PASSAGE>
------------------------------------------------------------------------
After the hearing, Jang, as promised, completed the Korean visa application and signed the INS Form I-229. In addition, Korea requires that its citizens repatriate on a voluntary basis. The country determines whether a citizen's repatriation is voluntary via an interview conducted by a Korean consulate. If the consulate determines that the individual desires to return, a travel certificate is issued. Jang's interview with the consulate was conducted in private over the phone.

After the interview, the Korean consulate sent a letter to the Department of Homeland Security, stating:

We have difficulties issuing the T/C [Travel Certificate].
The important factors we consider before issuing a T/C are the deportee's willingness to go back to Korea and pending legal processes if any. We have direct contact with a deportee, when we receive the T/C request from an Immigration Office, to make sure if a) he wants to return to Korea and the signature on the application for the T/C was *265 made with his own will and if b) he is going to appeal for the case. We issue T/C's when the above mentioned requirements are clarified.
During my conversation with Mr. Jang, he told me his signature was not made voluntarily and he didn't want to return to Korea. He also expressed his strong will to appeal to the court of Texas for his case.
With the above reasons, the Korean Consulate General won't be able to issue a T/C for Mr. Jang.

After receiving this letter, Jang's probation officer filed another Petition for Offender Under Supervision. The petition alleged that Jang's answers to the Korean consulate's questions violated the aforementioned special and mandatory conditions of his release. At the subsequent revocation hearing, the government offered the Korean consulate's letter as evidence and called ICE agent James Smith to testify. Agent Smith testified that Jang's answers to the questions posed by the Korean consulate violated the special condition of his release. As to the mandatory condition of release, Agent Smith testified that Jang's answers violated 8 U.S.C. § 1253, although he did not specify the particular subsection implicated. Jang offered no evidence in rebuttal.
------------------------------------------------------------------------
Dataset entries>
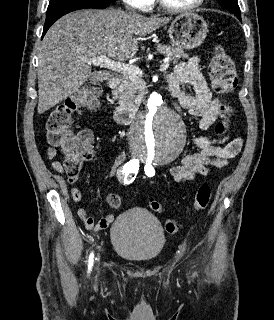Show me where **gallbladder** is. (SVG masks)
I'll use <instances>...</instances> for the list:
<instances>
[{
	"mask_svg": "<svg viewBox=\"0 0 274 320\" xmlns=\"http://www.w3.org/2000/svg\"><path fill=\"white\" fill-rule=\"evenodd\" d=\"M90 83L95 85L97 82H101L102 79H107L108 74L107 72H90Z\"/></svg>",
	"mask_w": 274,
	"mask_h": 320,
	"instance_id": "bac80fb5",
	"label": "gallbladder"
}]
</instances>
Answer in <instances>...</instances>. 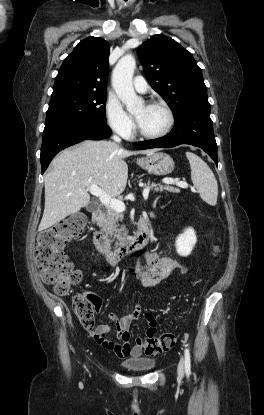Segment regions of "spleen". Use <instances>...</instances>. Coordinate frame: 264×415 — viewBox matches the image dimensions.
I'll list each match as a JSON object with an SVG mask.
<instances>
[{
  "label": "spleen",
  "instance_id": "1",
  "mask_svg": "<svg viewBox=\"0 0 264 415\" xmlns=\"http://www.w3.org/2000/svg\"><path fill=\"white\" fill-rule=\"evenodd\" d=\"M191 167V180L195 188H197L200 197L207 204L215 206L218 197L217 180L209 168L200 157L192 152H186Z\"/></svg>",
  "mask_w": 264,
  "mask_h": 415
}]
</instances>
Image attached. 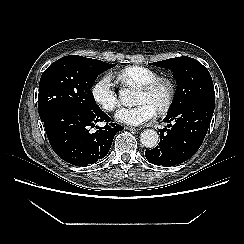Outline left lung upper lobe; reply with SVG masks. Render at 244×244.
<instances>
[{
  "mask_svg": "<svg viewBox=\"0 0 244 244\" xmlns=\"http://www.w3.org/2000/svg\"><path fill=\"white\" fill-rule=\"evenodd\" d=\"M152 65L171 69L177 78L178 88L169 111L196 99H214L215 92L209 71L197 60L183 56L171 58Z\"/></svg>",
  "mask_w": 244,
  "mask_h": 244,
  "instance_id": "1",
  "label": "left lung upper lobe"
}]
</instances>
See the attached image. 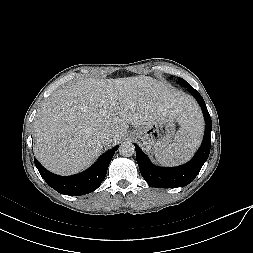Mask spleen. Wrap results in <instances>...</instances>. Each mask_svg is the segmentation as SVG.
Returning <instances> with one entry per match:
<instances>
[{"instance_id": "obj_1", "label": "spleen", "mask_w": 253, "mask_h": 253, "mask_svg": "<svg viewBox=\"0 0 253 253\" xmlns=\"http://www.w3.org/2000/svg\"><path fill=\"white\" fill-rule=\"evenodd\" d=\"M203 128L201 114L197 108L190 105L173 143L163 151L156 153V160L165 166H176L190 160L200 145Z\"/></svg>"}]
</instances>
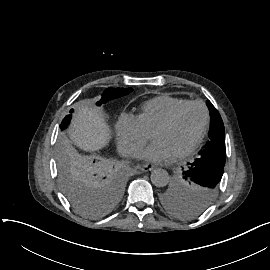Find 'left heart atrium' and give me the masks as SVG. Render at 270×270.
------------------------------------------------------------------------
WORK TO COMPLETE>
1/ In the passage about Jang's repatriation, how did the Korean consulate conduct its interview with him?
2/ Please continue the passage about Jang's repatriation, starting right after its last sentence.

EXERCISE ANSWERS>
1/ It was conducted in private over the phone.

2/
Based on this testimony, the district court revoked Jang's supervised release, stating "I don't think you [Jang] have any intention of abiding by any of the orders of anybody. And sobeit [sic so be it]." The district court sentenced Jang to twenty-four months in prison plus an additional year of supervised release. When Jang objected to his sentence of twenty-four months' imprisonment as unreasonable, the district court stated:

I think it's a reasonable sentence because Mr. Jang continues to confuse his desire to stay in the United States with his voluntariness to leave at this time. And those are different things. And he's simply toying with the court and with the INS and everybody else.
And I think this is the only way to get his attention is to do this. I think its's a reasonable sentence.
I just think—there's got to be something done to wake Mr. Jang up. And we will see if going to the penitentiary again will do that. And I think that may be part of the case.
If not, and he wants to spend his time in the penitentiary, he certainly deserves the punishment.

This appealed followed.

II. DISCUSSION

Jang challenges the district court's decision to revoke his supervised release on a number of grounds. With respect to the finding that he violated the special condition of his release, Jang contends that his interview with the Korean consulate constituted an "international" immigration procedure falling beyond the scope of the condition's requirement that he comply with all immigration regulations and laws. Alternatively, he contends that he complied with the special condition by candidly answering the consulate's questions; he also contends that the district court erred to the extent that it construed the special condition to require that he lie to the consulate. Finally, Jang contends that the evidence is insufficient to support the district court's finding that he violated the mandatory condition of his release that he not commit another federal, state, or local crime.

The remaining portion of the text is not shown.